Was sie noch interessieren würde, sagte meine Mutter, als ich am nächsten Morgen vor dem Abschied, und das hieß wieder, vor Erscheinen der Putzfrau, an ihrem Bett saß, bei mir schon die Reisetasche – was denn nun das Schlimme damals in Finnland gewesen sei, so erfüllt, wie ich später, bei ihr in Frankfurt in den Herbstferien, davon erzählt hätte. Sie bat mich, den schon halb zugezogenen Vorhang noch weiter zu schließen, weil bald die Sonne hereinscheine, und ich schloss ihn bis auf einen Spalt und sagte, das eigentlich Schlimme sei erst nach der Reise passiert, aber sie sprang schon wieder in die Gegenwart, fragte nach meinem Schlaf, meinem Frühstück, ob ich Herrn Abban beim Frühstück gegrüßt hätte, und die Geschichte blieb auf der Strecke, wie sie auch bei dem Frankfurtbesuch in den Herbstferien auf der Strecke geblieben war. Nach dem Finnlandsommer – das hätte der Internatsschüler seiner tagsüber berufstätigen und abends tippenden Mutter eigentlich erzählen sollen, als sie einmal essen waren und er nur von hölzernen Kirchen und einsamen Seen sprach – bekam das Internat einen neuen Leiter, Herrn Müller, immer in kurzärmligem Hemd, das seine muskulösen Arme zeigte. Ihm oblag es, Gerüchten um den angeblich nach Südamerika verschwundenen Kantor nachzugehen, darum verhörte er jeden, der ihm reizvoll erschien, Wann geschah was und wo, und was geschah da genau, auch a tergo? Konzentrier dich, Freundchen! Herr Müller, allgemein bald Müller-Schmier, hatte zu der Waffe seiner Arme noch die einer schneidenden Stimme. Und das Freundchen konnte nichts dazu sagen, nur war auch das Schweigen ein Eingeständnis, dass alles, was in lateinischen Wörtern im Raum stand, zutraf. Andere hätten mehr erzählt, rief Müller-Schmier, und um noch Beweise zu sichern, durchsuchte er den Schrank des Verdächtigen und stieß auf ein Foto der Mutter im aufgehaltenen Mantel mit Zigarette. Ausgesprochen schöne Frau – das waren seine Worte, und er stellte keine Fragen mehr, als wäre das Foto die Antwort auf alle Fragen.

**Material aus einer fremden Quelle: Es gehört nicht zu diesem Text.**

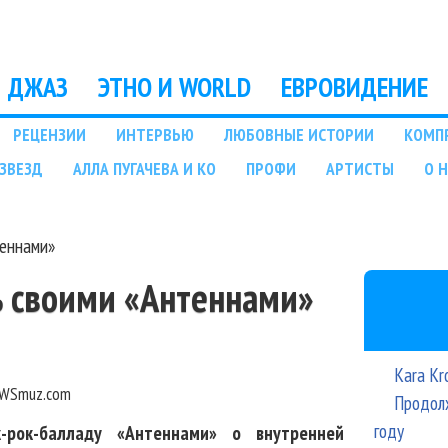
Перейти к основному
содержанию
ДЖАЗ
ЭТНО И WORLD
ЕВРОВИДЕНИЕ
РЕЦЕНЗИИ
ИНТЕРВЬЮ
ЛЮБОВНЫЕ ИСТОРИИ
КОМП
ЗВЕЗД
АЛЛА ПУГАЧЕВА И КО
ПРОФИ
АРТИСТЫ
О 
теннами»
ь своими «Антеннами»
Kara Kr
WSmuz.com
Продолж
году
-рок-балладу «Антеннами» о внутренней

Meine Mutter sah auf die kleine Uhr, die ihr noch drei Jahre bleiben sollte, es wurde Zeit für mich wegen der Putzfrau, und wir sagten, nach den Küssen auf Wangen und Mund, einander mehrmals, jede Silbe betonend, Auf Wiedersehen, die Formel gegen den Tod – auch schon gültig am Ende des Herbstferienbesuchs in Frankfurt, als eine Sechsunddreißigjährige ihren Dreizehnjährigen am Bahnsteig verabschiedet hatte, Auf Wiedersehen, auf Wiedersehen, mein Engel, sag es auch, sag auch auf Wiedersehen zu deiner Mutter, sag es.